Extracted records:
---------------

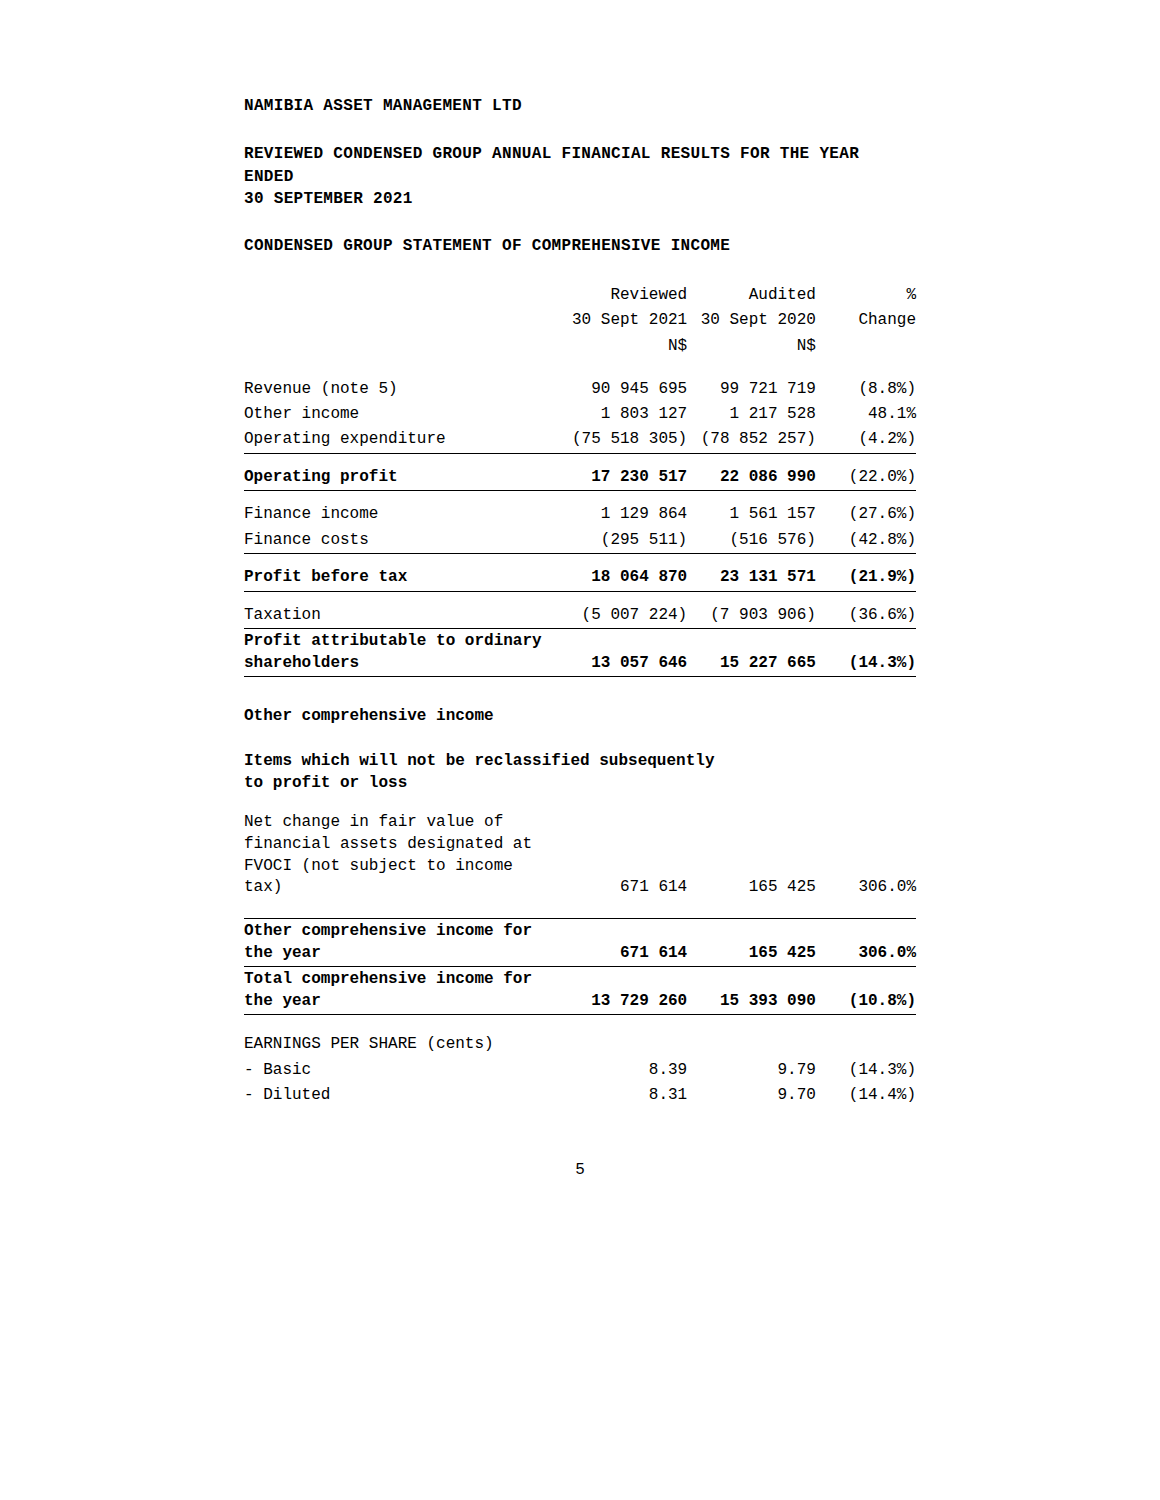NAMIBIA ASSET MANAGEMENT LTD
REVIEWED CONDENSED GROUP ANNUAL FINANCIAL RESULTS FOR THE YEAR ENDED
30 SEPTEMBER 2021
CONDENSED GROUP STATEMENT OF COMPREHENSIVE INCOME
| | Reviewed | Audited | % |
| | 30 Sept 2021 | 30 Sept 2020 | Change |
| | N$ | N$ | |
| Revenue (note 5) | 90 945 695 | 99 721 719 | (8.8%) |
| Other income | 1 803 127 | 1 217 528 | 48.1% |
| Operating expenditure | (75 518 305) | (78 852 257) | (4.2%) |
| Operating profit | 17 230 517 | 22 086 990 | (22.0%) |
| Finance income | 1 129 864 | 1 561 157 | (27.6%) |
| Finance costs | (295 511) | (516 576) | (42.8%) |
| Profit before tax | 18 064 870 | 23 131 571 | (21.9%) |
| Taxation | (5 007 224) | (7 903 906) | (36.6%) |
| Profit attributable to ordinary shareholders | 13 057 646 | 15 227 665 | (14.3%) |
Other comprehensive income
Items which will not be reclassified subsequently
to profit or loss
| Net change in fair value of financial assets designated at FVOCI (not subject to income tax) | 671 614 | 165 425 | 306.0% |
| Other comprehensive income for the year | 671 614 | 165 425 | 306.0% |
| Total comprehensive income for the year | 13 729 260 | 15 393 090 | (10.8%) |
| EARNINGS PER SHARE (cents) | | | |
| - Basic | 8.39 | 9.79 | (14.3%) |
| - Diluted | 8.31 | 9.70 | (14.4%) |
5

---------------

Work to be completed –
Reproduce all of the entries exactly as they appear, though any picture they include must be omitted.

Output of the task –
NAMIBIA ASSET MANAGEMENT LTD
REVIEWED CONDENSED GROUP ANNUAL FINANCIAL RESULTS FOR THE YEAR ENDED
30 SEPTEMBER 2021
CONDENSED GROUP STATEMENT OF COMPREHENSIVE INCOME
| | Reviewed | Audited | % |
| | 30 Sept 2021 | 30 Sept 2020 | Change |
| | N$ | N$ | |
| Revenue (note 5) | 90 945 695 | 99 721 719 | (8.8%) |
| Other income | 1 803 127 | 1 217 528 | 48.1% |
| Operating expenditure | (75 518 305) | (78 852 257) | (4.2%) |
| Operating profit | 17 230 517 | 22 086 990 | (22.0%) |
| Finance income | 1 129 864 | 1 561 157 | (27.6%) |
| Finance costs | (295 511) | (516 576) | (42.8%) |
| Profit before tax | 18 064 870 | 23 131 571 | (21.9%) |
| Taxation | (5 007 224) | (7 903 906) | (36.6%) |
| Profit attributable to ordinary shareholders | 13 057 646 | 15 227 665 | (14.3%) |
Other comprehensive income
Items which will not be reclassified subsequently
to profit or loss
| Net change in fair value of financial assets designated at FVOCI (not subject to income tax) | 671 614 | 165 425 | 306.0% |
| Other comprehensive income for the year | 671 614 | 165 425 | 306.0% |
| Total comprehensive income for the year | 13 729 260 | 15 393 090 | (10.8%) |
| EARNINGS PER SHARE (cents) | | | |
| - Basic | 8.39 | 9.79 | (14.3%) |
| - Diluted | 8.31 | 9.70 | (14.4%) |
5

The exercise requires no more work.